[EXCERPTED TEXT]
_ _ _

However, the review surfaced several substantive defects. The most serious is that
**no Store-and-Forward delivery handler is ever registered for the `Notification`
category** — buffered notifications are persisted but never retried or delivered,
silently losing every notification that hit a transient SMTP failure. Error
classification is fragile (substring matching on exception messages) and is
applied inconsistently between `SendAsync` and `DeliverAsync`. `DeliverAsync` also
contains a resource-management bug that constructs and leaks two SMTP clients per
call. Secondary themes: the `OAuth2TokenService` singleton caches a single token
keyed to no credential identity (incorrect if multiple SMTP configs exist), several
design-doc requirements are unimplemented (connection timeout, max concurrent
connections, TLS `SSL`/`None` modes), and credentials are stored and passed as
plaintext `string` values. Test coverage exercises the happy path and the main
error branches but misses the OAuth2 delivery path, the permanent-classification
fallback in `DeliverAsync`, and concurrency on the token cache.
## Checklist coverage
| # | Category | Examined | Notes |
|---|----------|----------|-------|
| 1 | Correctness & logic bugs | ☑ | Double SMTP client construction; `Auto` socket option for non-TLS; `TimeoutException`/`OperationCanceledException` misclassified. |
| 2 | Akka.NET conventions | ☑ | No actors in this module (`AddNotificationServiceActors` is a no-op); delivery is a plain DI service. No Akka-specific issues. |
| 3 | Concurrency & thread safety | ☑ | `OAuth2TokenService` is a singleton with a shared mutable token cache; double-checked locking present but cache key is wrong (NS-006). |
| 4 | Error handling & resilience | ☑ | Critical: no S&F delivery handler registered for `Notification` (NS-001). Fragile substring error classification (NS-002, NS-003). |
| 5 | Security | ☑ | Credentials handled as plaintext strings; OAuth2 client secret in DB credential blob; no recipient address validation. |
| 6 | Performance & resource management | ☑ | Two `ISmtpClientWrapper` instances created per send, one leaked; connection not pooled; `MaxConcurrentConnections` unenforced. |
| 7 | Design-document adherence | ☑ | Connection timeout, max concurrent connections, and TLS `SSL`/`None` modes from the design doc are not implemented. |
| 8 | Code organization & conventions | ☑ | `SmtpPermanentException` in the wrong file; `SmtpConfiguration` POCO has non-nullable strings with no initializer (compiler-warning risk). |
| 9 | Testing coverage | ☑ | Happy path and main error branches covered; OAuth2 delivery path, `DeliverAsync` permanent fallback, and token-cache concurrency untested. |
| 10 | Documentation & comments | ☑ | XML comment on `DeliverAsync` ("Throws on failure") and the misleading "OAuth2 token refresh if needed" comment do not match behaviour. |
## Findings
### NotificationService-001 — Buffered notifications are never retried (no S&F delivery handler)

_ _ _

Entries on locating named items:
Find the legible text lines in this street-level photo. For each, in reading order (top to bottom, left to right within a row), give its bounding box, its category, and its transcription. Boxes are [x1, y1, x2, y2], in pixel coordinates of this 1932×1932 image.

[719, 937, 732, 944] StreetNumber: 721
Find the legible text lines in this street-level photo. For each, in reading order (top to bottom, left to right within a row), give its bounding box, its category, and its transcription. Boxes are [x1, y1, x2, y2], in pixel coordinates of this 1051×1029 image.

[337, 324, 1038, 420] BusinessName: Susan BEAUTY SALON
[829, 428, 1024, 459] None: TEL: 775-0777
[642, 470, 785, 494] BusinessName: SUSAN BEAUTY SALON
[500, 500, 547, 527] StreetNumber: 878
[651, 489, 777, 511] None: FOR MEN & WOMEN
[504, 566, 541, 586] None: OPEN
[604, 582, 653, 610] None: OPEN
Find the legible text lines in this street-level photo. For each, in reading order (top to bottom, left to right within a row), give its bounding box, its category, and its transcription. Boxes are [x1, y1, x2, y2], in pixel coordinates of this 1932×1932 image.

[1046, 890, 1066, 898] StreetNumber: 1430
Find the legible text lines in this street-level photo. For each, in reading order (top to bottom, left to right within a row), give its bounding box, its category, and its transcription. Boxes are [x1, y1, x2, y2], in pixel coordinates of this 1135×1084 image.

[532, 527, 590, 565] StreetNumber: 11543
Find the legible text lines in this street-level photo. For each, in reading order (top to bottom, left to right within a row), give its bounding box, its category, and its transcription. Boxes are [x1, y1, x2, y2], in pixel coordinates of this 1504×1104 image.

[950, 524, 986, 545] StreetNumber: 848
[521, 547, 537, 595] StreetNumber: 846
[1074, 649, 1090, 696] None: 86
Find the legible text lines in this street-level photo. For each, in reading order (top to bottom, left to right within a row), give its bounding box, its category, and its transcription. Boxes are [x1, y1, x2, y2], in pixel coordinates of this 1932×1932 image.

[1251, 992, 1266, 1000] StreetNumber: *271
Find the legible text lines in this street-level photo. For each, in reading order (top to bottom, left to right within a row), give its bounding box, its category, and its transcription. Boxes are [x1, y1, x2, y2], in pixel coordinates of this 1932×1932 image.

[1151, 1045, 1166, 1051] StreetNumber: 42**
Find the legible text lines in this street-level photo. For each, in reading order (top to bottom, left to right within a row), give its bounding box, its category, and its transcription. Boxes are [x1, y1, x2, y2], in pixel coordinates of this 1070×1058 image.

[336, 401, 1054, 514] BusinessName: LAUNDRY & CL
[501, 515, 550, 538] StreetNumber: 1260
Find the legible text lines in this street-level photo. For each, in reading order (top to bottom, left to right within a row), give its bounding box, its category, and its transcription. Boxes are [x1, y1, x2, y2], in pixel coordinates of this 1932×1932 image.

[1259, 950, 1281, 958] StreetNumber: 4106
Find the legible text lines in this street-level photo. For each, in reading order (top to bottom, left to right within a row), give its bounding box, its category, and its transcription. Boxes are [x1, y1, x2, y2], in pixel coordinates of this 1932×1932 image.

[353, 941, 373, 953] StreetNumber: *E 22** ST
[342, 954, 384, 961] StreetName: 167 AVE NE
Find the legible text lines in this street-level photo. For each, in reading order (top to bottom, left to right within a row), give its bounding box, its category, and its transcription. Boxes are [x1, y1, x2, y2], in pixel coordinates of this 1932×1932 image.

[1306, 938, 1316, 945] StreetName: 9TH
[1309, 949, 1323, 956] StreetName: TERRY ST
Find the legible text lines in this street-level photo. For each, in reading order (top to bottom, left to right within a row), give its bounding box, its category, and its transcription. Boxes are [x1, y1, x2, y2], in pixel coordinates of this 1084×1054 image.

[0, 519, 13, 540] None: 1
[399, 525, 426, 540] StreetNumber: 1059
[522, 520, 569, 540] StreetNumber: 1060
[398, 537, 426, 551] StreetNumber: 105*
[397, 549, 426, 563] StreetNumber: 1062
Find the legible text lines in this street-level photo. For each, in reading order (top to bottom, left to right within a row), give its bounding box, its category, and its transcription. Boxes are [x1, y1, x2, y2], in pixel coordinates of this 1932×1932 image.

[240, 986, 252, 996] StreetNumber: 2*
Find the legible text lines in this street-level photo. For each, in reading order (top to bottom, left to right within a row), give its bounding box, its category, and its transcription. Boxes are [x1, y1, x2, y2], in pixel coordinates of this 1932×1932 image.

_ _ _

Continue the notification service code review from the point where it stops.

[ANSWER TO THE EXERCISE]
| | |
|--|--|
| Severity | Critical |
| Category | Error handling & resilience |
| Status | Open |
| Location | `src/ScadaLink.NotificationService/NotificationDeliveryService.cs:96`, `src/ScadaLink.NotificationService/ServiceCollectionExtensions.cs:8` |
**Description**
On a transient SMTP failure the service calls `_storeAndForward.EnqueueAsync(StoreAndForwardCategory.Notification, ...)`. The Store-and-Forward Engine only delivers (immediately or on retry sweep) a category for which a delivery handler has been registered via `StoreAndForwardService.RegisterDeliveryHandler`. A repo-wide search shows the `Notification` category handler is never registered anywhere — `StoreAndForwardCategory.Notification` appears only in this module's `EnqueueAsync` call. As a result, every buffered notification falls into the `RetryMessageAsync` "No delivery handler for category" branch (`StoreAndForwardService.cs:201-204`), which logs a warning and returns without ever delivering or removing the message. Buffered notifications accumulate in SQLite forever and are never sent. This silently loses every notification that hit a transient failure, while `SendAsync` returns `Success=true, WasBuffered=true`, telling the caller the notification is safely queued. This directly violates the design doc's "integrates with the Store-and-Forward Engine for reliable delivery" guarantee.
**Recommendation**
Register a delivery handler for `StoreAndForwardCategory.Notification` during startup that deserializes the buffered payload (`ListName`, `Subject`, `Message`), re-resolves the list/recipients/SMTP config, and re-attempts `DeliverAsync`, returning `true` on success, `false` on permanent failure, and throwing on transient failure. Wire it in `AddNotificationService` or the host bootstrap. Add an integration test covering the buffer-then-retry-then-deliver round trip.
**Resolution**
_Unresolved._
### NotificationService-002 — `TimeoutException`/`OperationCanceledException` misclassified as transient
| | |
|--|--|
| Severity | High |
| Category | Error handling & resilience |
| Status | Open |
| Location | `src/ScadaLink.NotificationService/NotificationDeliveryService.cs:157-167` |
**Description**
`IsTransientSmtpError` treats `OperationCanceledException` (and its subtype `TaskCanceledException`) as a transient SMTP error. When the caller passes a `CancellationToken` that is cancelled — e.g. the Script Execution Actor is stopped, or the script times out — the resulting `OperationCanceledException` is caught by the `catch ... when (IsTransientSmtpError(ex))` clause and the notification is buffered as if SMTP had failed. A deliberate cancellation should propagate, not be silently buffered for retry. The same clause classifies any `IOException` as transient even though `IOException` covers unrelated failures (e.g. a serialization stream error). Additionally, `OperationCanceledException` raised by token cancellation in the OAuth2 path would be miscategorised the same way.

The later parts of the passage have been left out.